My children are still young and they won’t be watching any such television programmes for many years to come but nevertheless it is an undeniable fact that from as young as two years old children are influenced by the people and characters they see around them, both in their daily life and on television. Modelling behaviour starts early with children copying the actions of mummy or daddy or wanting to dress up and act like favourite fictional characters. This was demonstrated vividly by the recent ‘Frozen’ frenzy which had young girls everywhere pretending to be Anna or Elsa. Working with young children has further highlighted to me the role models that young children admire and they aren’t all the innocent, wholesome characters that we would hope for them to be. The children in my class this last school year were just 5 and 6 years old but already they were talking about and imitating public figures such as Justin Bieber, Miley Cyrus, Rihanna and Kim Kardashian. In the playground they would recreate the over sexualised dance moves from music videos and they would sing the lyrics of popular songs which often contained words which out of context we would surely not want them to use. “Hey, sexy lady…” and “I’m sexy and I know it…” could be frequently heard and were usually accompanied by much giggling from the other children.

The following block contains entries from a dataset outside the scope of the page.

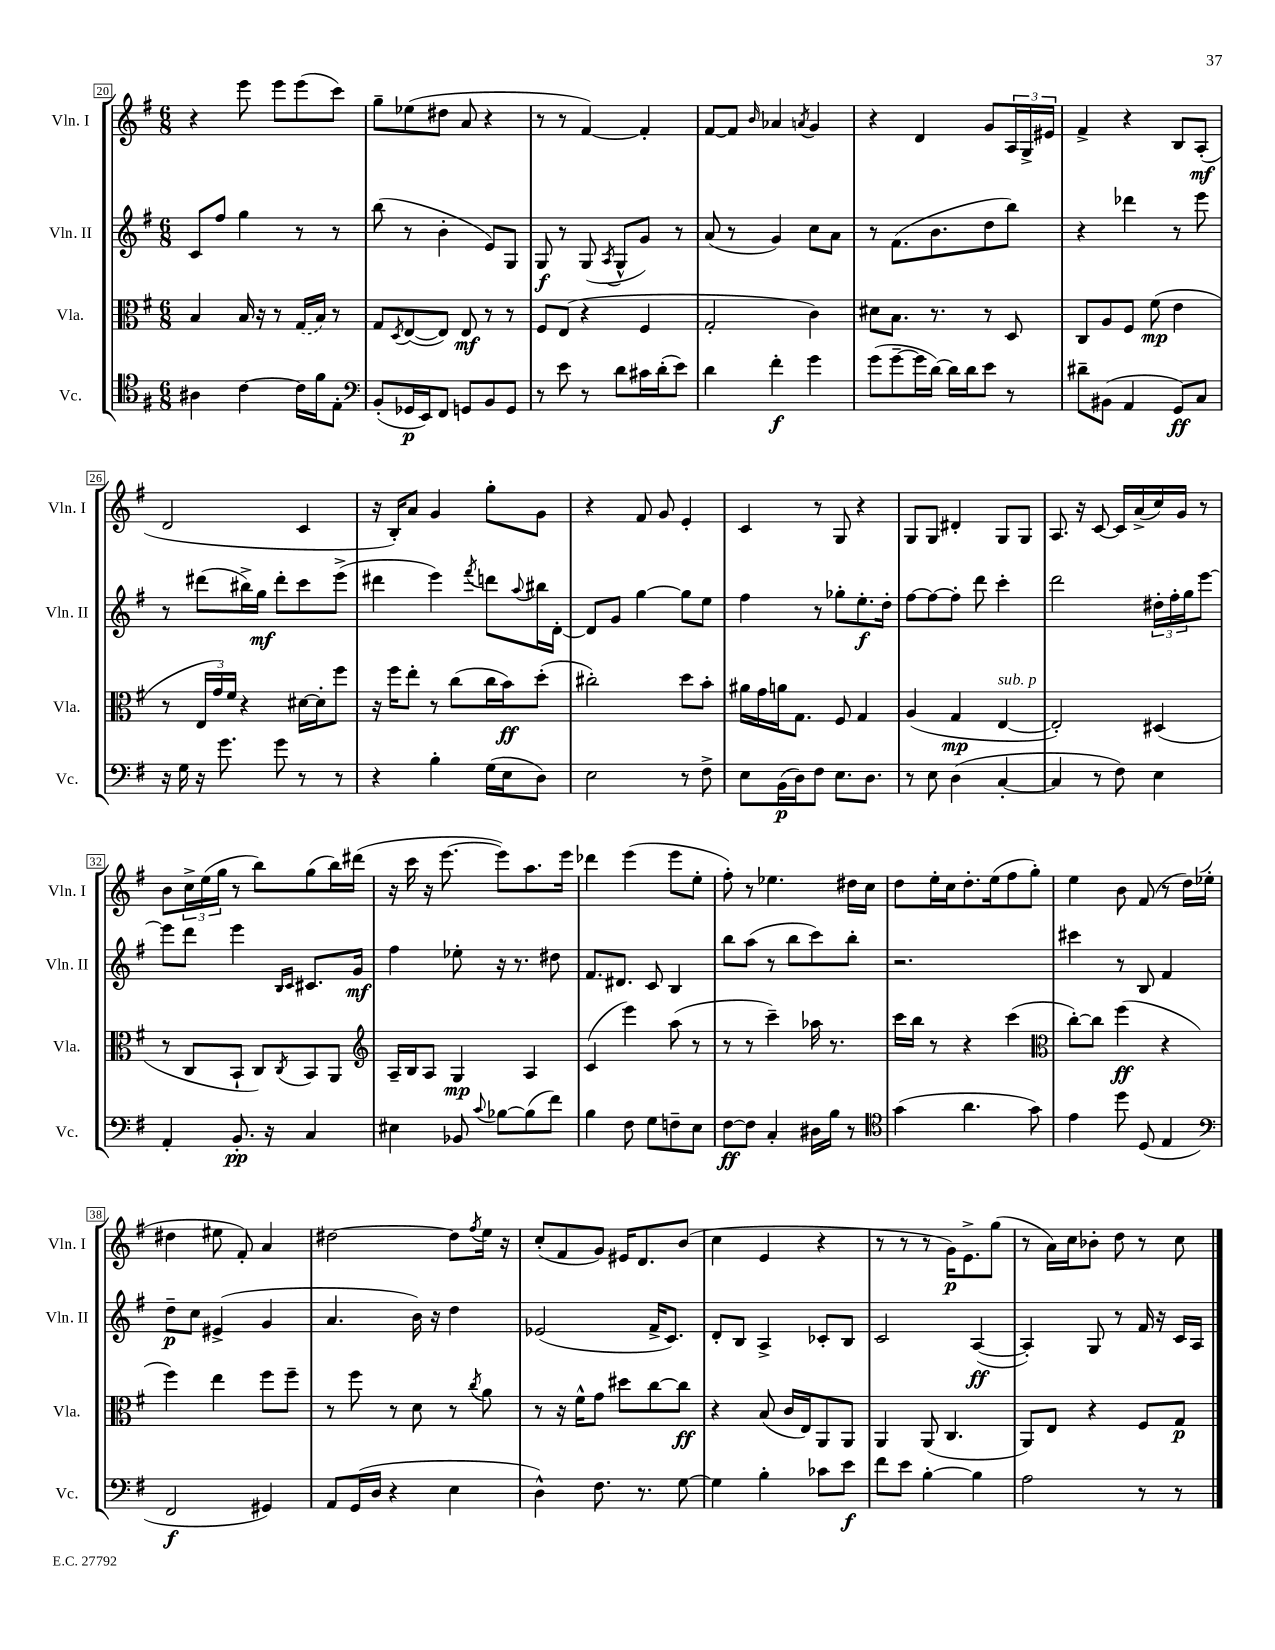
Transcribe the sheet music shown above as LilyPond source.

<<
\new StaffGroup <<
\new Staff = "s0" \with { instrumentName = "Vln. I" shortInstrumentName = "Vln. I" } {
    \clef treble \key g \major \numericTimeSignature \time 6/8
    r4 e'''8 e'''8 e'''8( c'''8) |
    g''8-- ees''8( dis''8 a'8 r4 |
    r8 r8 fis'4~) fis'4-. |
    fis'8~ fis'8 \grace { b'16 } aes'4 \acciaccatura { a'8 } g'4 |
    r4 d'4 g'8 \tuplet 3/2 { a16 g16-> eis'16 } |
    fis'4-> r4 b8 a8-.\mf( |
    d'2 c'4 |
    r16 b16-.) a'8 g'4 g''8-. g'8 |
    r4 fis'8 g'8 e'4-. |
    c'4 r8 g8 r4 |
    g8 g8 dis'4-. g8 g8 |
    a8. r16 c'8~ c'16 a'16->( c''16) g'16 r8 |
    b'8 \tuplet 3/2 { c''16-> e''16( g''16 } r8 b''8) g''8( b''16) dis'''16( |
    r16 c'''16 r16 e'''8.~ e'''8) a''8. e'''16 |
    des'''4 e'''4( e'''8 e''8-. |
    fis''8-.) r8 ees''4. dis''16 c''16 |
    d''8 e''16-. c''16 d''8.-. e''16( fis''8 g''8-.) |
    e''4 b'8 fis'8( r8 d''16) ees''16-.( |
    dis''4 eis''8 fis'8-.) a'4 |
    dis''2~ dis''8 \acciaccatura { fis''8 } e''16 r16 |
    c''8-.( fis'8 g'8) eis'16 d'8. b'8( |
    c''4 e'4 r4 |
    r8 r8 r8 g'16\p) e'8.-> g''8( |
    r8 a'16) c''16 bes'8-. d''8 r8 c''8 \bar "|." |
}
\new Staff = "s1" \with { instrumentName = "Vln. II" shortInstrumentName = "Vln. II" } {
    \clef treble \key g \major \numericTimeSignature \time 6/8
    c'8 fis''8 g''4 r8 r8 |
    b''8( r8 b'4-. e'8) g8 |
    g8\f r8 g8( \acciaccatura { a8 } g8-^ g'8) r8 |
    a'8( r8 g'4) c''8 a'8 |
    r8 fis'8.( b'8. d''8 b''8) |
    r4 des'''4 r8 e'''8 |
    r8 dis'''8( bis''16->) g''16\mf dis'''8-. c'''8 e'''8->( |
    dis'''4 e'''4) \acciaccatura { fis'''8 } d'''8 \appoggiatura { a''8 } bis''16 d'16~-. |
    d'8 g'8 g''4~ g''8 e''8 |
    fis''4 r8 ges''8-. e''8.-.\f d''16-. |
    fis''8~ fis''8~ fis''8-. d'''8 c'''4-. |
    d'''2 \tuplet 3/2 { dis''16-. fis''16-. g''16 } e'''8~ |
    e'''8 d'''8 e'''4 \grace { b16 c'16 } cis'8. g'16\mf |
    fis''4 ees''8-. r16 r8. dis''8 |
    fis'8. dis'8. c'8 b4 |
    b''8 a''8( r8 b''8 c'''8) b''8-. |
    r2. |
    cis'''4 r8 b8 fis'4 |
    d''8--\p c''8 eis'4->( g'4 |
    a'4. b'16) r16 d''4 |
    ees'2( fis'16-> c'8.) |
    d'8-. b8 a4-> ces'8-. b8 |
    c'2 a4~\ff( |
    a4-.) g8 r8 fis'16 r16 c'16 a16 \bar "|." |
}
\new Staff = "s2" \with { instrumentName = "Vla." shortInstrumentName = "Vla." } {
    \clef alto \key g \major \numericTimeSignature \time 6/8
    b4 b16 r16 r8 \once \slurDashed g16( b16) r8 |
    g8 \acciaccatura { d8 } e8~( e8) e8\mf r8 r8 |
    fis8 e8( r4 fis4 |
    g2-. c'4) |
    dis'8 b8. r8. r8 d8 |
    c8 a8 fis8 fis'8\mp( e'4 |
    r8 \tuplet 3/2 { e16 g'16) fis'16 } r4 dis'16~ dis'16-. fis''8 |
    r16 fis''16 e''8-. r8 c''8( c''16 b'16\ff) d''8-.( |
    cis''2-.) d''8 b'8-. |
    ais'16 g'16 a'16 g8. fis8 g4 |
    a4( g4\mp e4~^\markup { \italic "sub. p" } |
    e2-.) dis4( |
    r8 c8 b,8-! c8) \acciaccatura { c8 } b,8 a,8 |
    \clef treble a16-- b16 a8 g4\mp a4 |
    c'4( e'''4) a''8( r8 |
    r8 r8 c'''4--) aes''16 r8. |
    c'''16 b''16 r8 r4 c'''4( |
    \clef alto c''8~-.) c''8 fis''4\ff( r4 |
    fis''4) e''4 fis''8 fis''8-- |
    r8 fis''8 r8 d'8 r8 \acciaccatura { c''8 } a'8 |
    r8 r16 fis'16-^ g'8 dis''8 c''8~ c''8\ff |
    r4 b8( c'16 e16) a,8 a,8 |
    a,4 a,8( c4. |
    a,8) e8 r4 fis8 g8\p \bar "|." |
}
\new Staff = "s3" \with { instrumentName = "Vc." shortInstrumentName = "Vc." } {
    \clef tenor \key g \major \numericTimeSignature \time 6/8
    ais4 c'4~ c'16 fis'16 e8-. |
    \clef bass b,8-.( ges,16\p e,16) fis,8 g,8 b,8 g,8 |
    r8 e'8 r8 d'8 cis'16 d'16-.( e'8) |
    d'4 fis'4-.\f g'4 |
    g'8( g'8~-- g'16 d'16~) d'16 d'16 e'8 r8 |
    dis'8-- bis,8( a,4 g,8\ff) c8 |
    r16 g16 r16 g'8. g'8 r8 r8 |
    r4 b4-. g16( e16 d8) |
    e2 r8 fis8-> |
    e8 b,16\p( d16) fis8 e8. d8. |
    r8 e8 d4( c4~-. |
    c4 r8 fis8) e4 |
    a,4-. b,8.-.\pp r16 c4 |
    eis4 bes,8 \appoggiatura { c'8 } bes8~ bes8( fis'8) |
    b4 fis8 g8 f8-- e8 |
    fis8~\ff fis8 c4-. dis16 b16 r8 |
    \clef tenor g'4( a'4. g'8) |
    e'4 d''8 d8( e4 |
    \clef bass fis,2\f gis,4) |
    a,8 g,16( d16 r4 e4 |
    d4-^) fis8. r8. g8~ |
    g4 b4-. ces'8 e'8\f |
    fis'8 e'8 b4~-. b4 |
    a2 r8 r8 \bar "|." |
}
>>
>>
\layout { \context { \Score currentBarNumber = #20 \override BarNumber.stencil = #(make-stencil-boxer 0.1 0.3 ly:text-interface::print) } }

It is of course the role of a parent to protect children from unsuitable material and also to keep them grounded in reality but when children are exposed to ostentatious, exaggerated and often inappropriate personalities through television or music this can create a distorted view of the world. There can be a very real disconnect between how life is portrayed in the media to how life really is. This endless fascination that we have with celebrity and ‘reality’ TV can present a very unrealistic view of the world as well as glorifying certain values, morals and vocabulary which are anything but desirable.

But for how long should I shield my children from this and at what point should I use it as a springboard for discussion, as an opportunity to talk about inappropriate vocabulary, to consider traits that we should ideally value and those undesirable ones that we shouldn’t? At what point should I overlook any innocently used ‘bad’ words that my young children use in innocence, with no understanding of their meaning but that they have heard on TV, in songs or from other children so as not to bring attention or importance to them? At which point should I stop discouraging the use of such words with a ‘That’s not a nice word, we don’t use words like that’ type statement and instead plunge into a deeper, more worldly discussion?

Undoubtedly tomorrow there will be new stories in the media, new TV shows being touted and new celebrities being created and of course not all of these will offer an ideal that we would want our own children to aspire to. As we all know in parenting there is no instruction book, no manual to tell us how and when we must do things. Ultimately we must follow our instincts and do what we feel is right. It can be a difficult task.